Background Many have advocated for reducing health inequalities by tackling the social determinants of health, such as labour force participation. However, there is a lack of evidence of how change in such social determinants impacts health inequalities at the population level. In the last 40 years the UK has seen an end to male full employment, increasing female labour market participation, rising levels of non-employment due to sickness / disability and cyclical unemployment. The extent of these changes varies across social classes. We aimed to assess the impact long term of these changes on health inequality trends in Britain.
Methods We used data from the General Household Survey, a nationally representative annual cross-sectional study. We compared two periods with similar levels of unemployment but different levels of employment and labour market non-participation, 1977–1979 and 2002–2004. Using self-rated health categorised as ‘poor’, we studied differences in social class inequalities for prime working age (30 to 54) men and women between the two periods using a difference-in-difference design implemented through a regression analysis using Stata. Sensitivity analysis is planned to assess time-varying confounding.
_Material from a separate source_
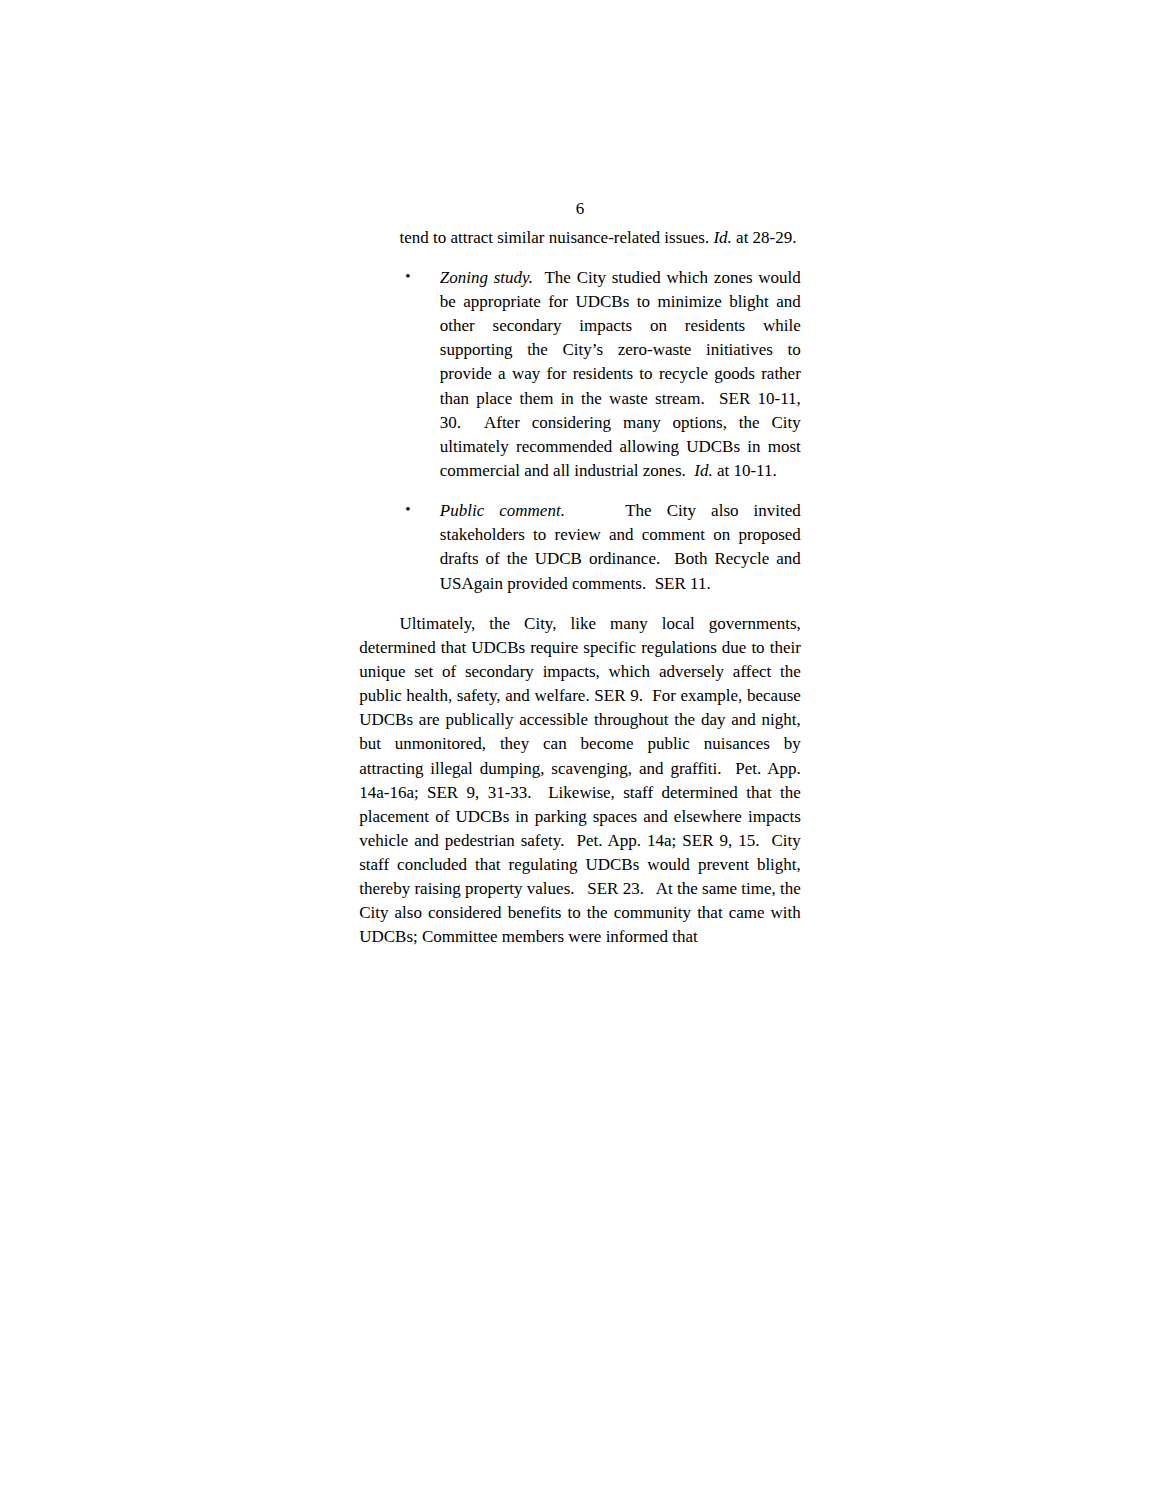6
tend to attract similar nuisance-related issues. Id. at 28-29.
Zoning study. The City studied which zones would be appropriate for UDCBs to minimize blight and other secondary impacts on residents while supporting the City’s zero-waste initiatives to provide a way for residents to recycle goods rather than place them in the waste stream. SER 10-11, 30. After considering many options, the City ultimately recommended allowing UDCBs in most commercial and all industrial zones. Id. at 10-11.
Public comment. The City also invited stakeholders to review and comment on proposed drafts of the UDCB ordinance. Both Recycle and USAgain provided comments. SER 11.
Ultimately, the City, like many local governments, determined that UDCBs require specific regulations due to their unique set of secondary impacts, which adversely affect the public health, safety, and welfare. SER 9. For example, because UDCBs are publically accessible throughout the day and night, but unmonitored, they can become public nuisances by attracting illegal dumping, scavenging, and graffiti. Pet. App. 14a-16a; SER 9, 31-33. Likewise, staff determined that the placement of UDCBs in parking spaces and elsewhere impacts vehicle and pedestrian safety. Pet. App. 14a; SER 9, 15. City staff concluded that regulating UDCBs would prevent blight, thereby raising property values. SER 23. At the same time, the City also considered benefits to the community that came with UDCBs; Committee members were informed that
Results Preliminary results suggest that the trend in poor self-rated health was less favourable for lower social class groups and that these differential trends were largely attenuated by controlling for social class differences in labour force changes. For example, compared to the professional and managerial class the trend for skilled manual social class men was 4 percentage points worse (95% CI 2 to 5) but reduced to little difference (0;-2 to 2) after accounting for labour force changes. Class differences in trends in self-rated health were stronger for men than women. Labour force status seems to attenuate differences because lower social class men saw a greater fall in the employment rate and a greater rise in non-work due to sickness and disability. For women, gains in employment were less for the lowest social class group, who also saw a rise in non-work due to sickness and disability.
Conclusion Although cautious about causality, trends in social class inequalities in poor self-rated health seem related to changes in labour force participation, suggesting that policies affecting labour force participation may be important for tackling health inequalities.